Fragmento original:

Como un guante de seda forjado en hierro

Como un guante de seda forjado en hierro, de Daniel Clowes

Como un guante de seda forjado en hierroCuando alguien me dice que la noche anterior tuvo un sueño rarísimo, me pongo a temblar, resoplar, gruñir, mirar la hora, poner los ojos en blanco, guardar silencio, apretar los puños… Fffffff. Y ahora me lo vas a contar, supongo, ¿no? Pues mira, déjame que te cuente yo antes el mío. Yo anoche tuve un sueño la mar de normal. Soñé que un pelma quería contarme un sueño rarísimo, pero no pudo, porque le metí el puño en la boca y se lo dejé ahí hasta que salió el sol.

No son pocos los que piensan que en literatura debería estar prohibido relatar un sueño. Muy pobre de recursos, arguyen, debe de andar el escritor si para desarrollar algún aspecto de un personaje necesita usar de un recurso tan facilón como un sueño. Personalmente, no puedo negarles parte de razón, pero mi problema con los sueños en literatura es de otro tipo, a saber, los sueños, y sobre todo, esos tan raros, no se pueden trasladar al lenguaje verbal. Y si alguna vez lo habéis intentado, admitiréis vuestro fracaso.

¿Cómo? ¿Que Kafka, Lovecraft y otros consiguieron describir monstruosas pesadillas? Lo siento, pero esos ejemplos no me sirven. En primer lugar, lo pesadillesco de las pesadillas kafkianas radica precisamente en su verosimilitud. Todos podemos, el día menos pensado, convertirnos en el señor K. Y en cuanto a Lovecraft, sus historias reflejan más bien el concepto de lo que sería una pesadilla si se pudiera expresar con palabras. Pero reproducir el verdadero terror, retratar el imperio del absurdo convertido en lógica cartesiana sólo está al alcance de las artes visuales.

Como un guante de seda forjado en hierro ha sido comparado a una película de David Lynch, comparación que a mi juicio es muy acertada. Cualquiera que haya visto Cabeza borradora, Blue velvet, Mulholland Drive o la histórica serie de televisión Twin Peaks recordará lo desesperante que puede ser intentar buscar un significado claro de esas obras, intentar “entenderlas”. En ellas, personajes e historia no estaban creadas para ser interpretadas con parámetros racionales, y la sensación que nos quedaba siempre era su inconfundible e inquietante ambiente onírico.

Esta novela gráfica de Daniel Clowes, que originalmente fue publicada por entregas a lo largo de cuatro años, se resiste también, ¡y de qué manera! a ser “entendida”. El lector que decida adentrarse en ella debe ser, pues, consciente de los riesgos que asume: en primer lugar, lo que va a experimentar, que no leer, es una pesadilla en toda regla, y por mucho que pase las páginas adelante y atrás en busca de claves, lo más probable es que acabe sin entender ni papa. Y en segundo lugar, Como un guante de seda forjado en hierro es un libro gozosamente perturbador, desagradable y, en ocasiones, francamente horripilante.

Datos proporcionados:
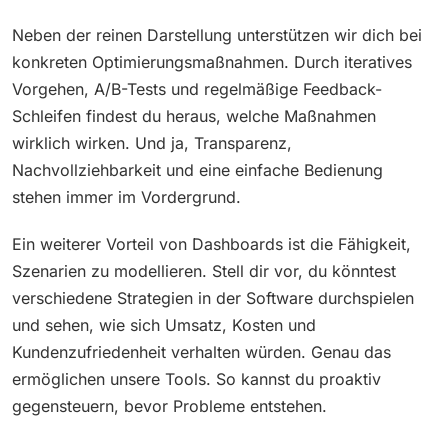
Neben der reinen Darstellung unterstützen wir dich bei
konkreten Optimierungsmaßnahmen. Durch iteratives
Vorgehen, A/B-Tests und regelmäßige Feedback-
Schleifen findest du heraus, welche Maßnahmen
wirklich wirken. Und ja, Transparenz,
Nachvollziehbarkeit und eine einfache Bedienung
stehen immer im Vordergrund.
Ein weiterer Vorteil von Dashboards ist die Fähigkeit,
Szenarien zu modellieren. Stell dir vor, du könntest
verschiedene Strategien in der Software durchspielen
und sehen, wie sich Umsatz, Kosten und
Kundenzufriedenheit verhalten würden. Genau das
ermöglichen unsere Tools. So kannst du proaktiv
gegensteuern, bevor Probleme entstehen.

Tareas pendientes:
[A] Según el texto sobre la novela gráfica de Daniel Clowes, ¿durante cuánto tiempo se publicó originalmente por entregas esta obra?
[B] Traduce al inglés esta oración del texto sobre la novela gráfica de Daniel Clowes: «No son pocos los que piensan que en literatura debería estar prohibido relatar un sueño.»
[C] Escribe la continuación del texto sobre la novela gráfica de Daniel Clowes a partir de su última oración.
El material no guarda relación con el texto sobre la novela gráfica de Daniel Clowes.

Respuestas por tarea:
[A] A lo largo de cuatro años.

[B] Quite a few people think that recounting a dream should be forbidden in literature.

[C]
La historia tiene un comienzo relativamente convencional. El protagonista, Clay Loudermilk, se encuentra en una especie de cine porno, entre todo ese tipo de gente que va a los cines porno, allá donde todavía existan. Tras la primera película, da comienzo otra titulada precisamente Como un guante de seda… Por motivos que iremos descubriendo a lo largo de la novela, Clay decide investigar sobre el origen de dicha película, y tras hacer cola en el lavabo del cine, un gurú sentado en la taza del wáter le pone sobre la pista. Hasta aquí, todo muy bizarro, si bien dentro de lo “realista”. Poco después, sin embargo, nos encontramos con su amigo, al que los médicos, tras haberle sacado los ojos, le han introducido unos crustáceos asiáticos en las cuencas para que vayan devorando las bacterias que le afectaban la visión. Y tengo que deciros que las juguetonas colas de esos crustáceos que le asoman no son, ni de lejos, las imágenes más espeluznantes de la historia.

El dolor físico, la tortura como juego, la soledad absoluta, la oscuridad, la monstruosidad, los orificios de entrada a nuestro cuerpo o el lovecraftiano mito de Cthulhu son algunos de los temas que uno cree entrever en estas páginas. Al final, el lector de esta obra tiene la sensación de que Clowes le ha abierto el cerebro y, con un cuchillo sucio y oxidado, se ha puesto a hurgar entre los lóbulos en busca de la zona de nuestros terrores. Pues bien, os advierto de que la encuentra.